The other evening I was visiting a home, enjoying watching the small children romp. They had placed an old mattress on the floor so the kids could tumble on it. The daddy was stretched out on one side of the mattress encouraging the kids to do bigger flips. Every once in a while they would pile up on him. Great fun indeed! Mother sat off to the side laughing at their creative acrobatics. As the kids started to wear down and the hour grew late, he suggested that it was almost bedtime. After making the same observation several more times over the next few minutes, he told them to stop tumbling and prepare for bed. All three kids took another turn. He then spoke more forcefully (but it still sounded like a suggestion to me) commanding them to cease tumbling and prepare for bed. I could see that they regarded him a little more seriously this time, for they were somewhat hesitant when they again did a flip. He was a little agitated, and so with more force and threat in his voice, he again commanded them to cease their antics and prepare for bed. I watched them mill around as a struggle went on in their souls. "Can I get away with one more tumble? How serious is he this time?" The six-year-old boy put his head down on the mattress and slowly flipped over, looking at his daddy to see if any wrath would follow. His half compliance met with a half command and so he got in one more slow, tentative roll before he settled down. It took about five minutes from the first command to complete compliance. For this family it was normal. The kids obeyed without a fight. No one threw a fit. No one got a spanking. Daddy never got mad. For most families it was without incident--no problem, totally normal.
The problem in all this, aside from the fact that the children are not learning to instantly obey, is that for five minutes the children were saturated with anxiousness and rebellion, however subtle. They were defying authority and acting out their self-will. That five minutes was not good for their souls.

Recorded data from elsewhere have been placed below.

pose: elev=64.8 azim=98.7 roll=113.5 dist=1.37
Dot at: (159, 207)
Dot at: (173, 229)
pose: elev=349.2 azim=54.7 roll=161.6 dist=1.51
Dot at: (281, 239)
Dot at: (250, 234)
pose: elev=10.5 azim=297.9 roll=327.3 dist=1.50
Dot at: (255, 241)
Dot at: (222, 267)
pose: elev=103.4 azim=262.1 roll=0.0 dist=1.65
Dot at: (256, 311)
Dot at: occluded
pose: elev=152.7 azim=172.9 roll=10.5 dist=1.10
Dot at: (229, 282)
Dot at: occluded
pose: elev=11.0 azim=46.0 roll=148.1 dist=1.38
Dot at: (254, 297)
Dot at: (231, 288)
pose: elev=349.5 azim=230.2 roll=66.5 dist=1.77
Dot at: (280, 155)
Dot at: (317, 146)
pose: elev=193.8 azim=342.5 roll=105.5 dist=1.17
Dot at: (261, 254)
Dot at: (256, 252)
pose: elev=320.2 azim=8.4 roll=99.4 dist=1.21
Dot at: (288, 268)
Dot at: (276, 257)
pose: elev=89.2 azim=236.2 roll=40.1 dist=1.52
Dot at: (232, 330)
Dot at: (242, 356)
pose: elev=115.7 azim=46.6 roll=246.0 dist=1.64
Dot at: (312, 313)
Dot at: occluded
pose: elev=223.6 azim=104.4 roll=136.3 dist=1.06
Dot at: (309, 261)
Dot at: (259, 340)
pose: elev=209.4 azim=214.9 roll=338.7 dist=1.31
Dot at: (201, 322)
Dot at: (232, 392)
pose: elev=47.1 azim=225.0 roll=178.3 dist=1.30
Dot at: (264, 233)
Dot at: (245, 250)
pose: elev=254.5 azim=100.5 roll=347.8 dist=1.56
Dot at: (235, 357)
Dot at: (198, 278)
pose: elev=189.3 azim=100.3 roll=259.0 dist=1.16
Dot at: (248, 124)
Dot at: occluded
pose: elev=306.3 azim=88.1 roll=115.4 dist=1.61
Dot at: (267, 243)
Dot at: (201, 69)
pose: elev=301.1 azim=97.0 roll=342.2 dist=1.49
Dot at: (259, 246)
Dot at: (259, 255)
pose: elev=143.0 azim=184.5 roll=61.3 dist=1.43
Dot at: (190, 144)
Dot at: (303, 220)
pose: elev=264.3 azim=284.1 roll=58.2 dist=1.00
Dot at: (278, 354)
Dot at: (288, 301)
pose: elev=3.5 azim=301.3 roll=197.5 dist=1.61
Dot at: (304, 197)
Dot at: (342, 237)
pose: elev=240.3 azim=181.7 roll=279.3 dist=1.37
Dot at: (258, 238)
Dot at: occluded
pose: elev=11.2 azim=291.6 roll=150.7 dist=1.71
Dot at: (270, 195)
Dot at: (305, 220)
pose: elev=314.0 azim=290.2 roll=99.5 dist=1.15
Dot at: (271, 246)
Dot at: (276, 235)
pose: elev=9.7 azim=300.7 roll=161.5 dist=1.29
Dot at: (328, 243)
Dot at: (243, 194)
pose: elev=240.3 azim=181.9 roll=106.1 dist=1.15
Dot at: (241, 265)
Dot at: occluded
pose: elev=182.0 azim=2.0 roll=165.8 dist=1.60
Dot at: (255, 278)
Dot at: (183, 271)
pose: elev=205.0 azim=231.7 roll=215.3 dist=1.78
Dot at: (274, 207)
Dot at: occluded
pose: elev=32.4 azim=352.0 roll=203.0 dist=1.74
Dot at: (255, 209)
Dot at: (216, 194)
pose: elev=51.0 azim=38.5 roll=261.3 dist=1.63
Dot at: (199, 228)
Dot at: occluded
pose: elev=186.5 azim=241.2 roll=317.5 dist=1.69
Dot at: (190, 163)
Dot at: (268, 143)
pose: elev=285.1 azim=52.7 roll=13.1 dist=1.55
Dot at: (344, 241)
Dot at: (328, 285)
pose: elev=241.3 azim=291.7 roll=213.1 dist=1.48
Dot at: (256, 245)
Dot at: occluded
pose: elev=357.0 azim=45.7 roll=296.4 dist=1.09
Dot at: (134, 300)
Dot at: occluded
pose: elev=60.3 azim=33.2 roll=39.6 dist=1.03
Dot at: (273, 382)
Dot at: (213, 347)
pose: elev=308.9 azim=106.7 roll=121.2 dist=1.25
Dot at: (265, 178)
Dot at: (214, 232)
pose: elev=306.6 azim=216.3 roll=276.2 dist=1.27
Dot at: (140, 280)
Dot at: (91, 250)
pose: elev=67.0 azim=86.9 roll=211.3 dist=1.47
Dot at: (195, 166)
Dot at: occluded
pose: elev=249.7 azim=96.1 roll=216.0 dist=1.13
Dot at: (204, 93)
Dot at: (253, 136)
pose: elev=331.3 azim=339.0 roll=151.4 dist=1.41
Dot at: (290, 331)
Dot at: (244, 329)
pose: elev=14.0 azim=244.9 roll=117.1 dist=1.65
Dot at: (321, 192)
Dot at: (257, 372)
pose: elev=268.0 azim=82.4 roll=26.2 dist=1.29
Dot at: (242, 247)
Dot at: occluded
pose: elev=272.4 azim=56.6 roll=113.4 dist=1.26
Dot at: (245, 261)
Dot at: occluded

It created insecurity and damaged their relationship with their parents. You can be certain that because of many moments like that, there will be times when these kids will push it further and openly resist authority. Every moment they hesitated, they were dishonoring their parents.
I get anxious at moments like that. I recall how we handled similar situations. I would have been shocked if my children had not instantly ceased with the slightest command. It was unthinkable that they should hesitate to obey and take another half tumble. If one of my kids had ignored my command and done another flip, I would have immediately secured a spanking instrument, had the child bend over in the tumbling position, and given him one good lick on the backside. It is because we were always consistent that we didn't have to spank very often and never had to nag. The children didn't have those five-minute periods of defiance. We remained in fellowship, and they grew up emotionally stable. Think about it.